TASK GOAL – Leaving out the pictures, copy each record below exactly.

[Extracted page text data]

◇ ◇ ◇

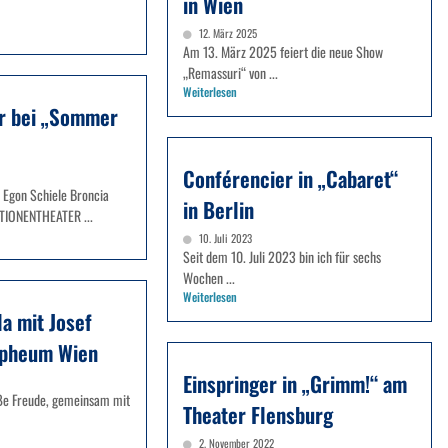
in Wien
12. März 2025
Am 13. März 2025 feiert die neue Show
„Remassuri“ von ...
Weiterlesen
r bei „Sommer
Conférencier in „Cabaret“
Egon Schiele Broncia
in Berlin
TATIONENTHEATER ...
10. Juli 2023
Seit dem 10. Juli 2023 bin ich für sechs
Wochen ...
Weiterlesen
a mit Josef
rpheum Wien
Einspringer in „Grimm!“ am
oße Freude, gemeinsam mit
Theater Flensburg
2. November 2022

◇ ◇ ◇

EXERCISE RESULT –
in Wien
12. März 2025
Am 13. März 2025 feiert die neue Show
„Remassuri“ von ...
Weiterlesen
r bei „Sommer
Conférencier in „Cabaret“
Egon Schiele Broncia
in Berlin
TATIONENTHEATER ...
10. Juli 2023
Seit dem 10. Juli 2023 bin ich für sechs
Wochen ...
Weiterlesen
a mit Josef
rpheum Wien
Einspringer in „Grimm!“ am
oße Freude, gemeinsam mit
Theater Flensburg
2. November 2022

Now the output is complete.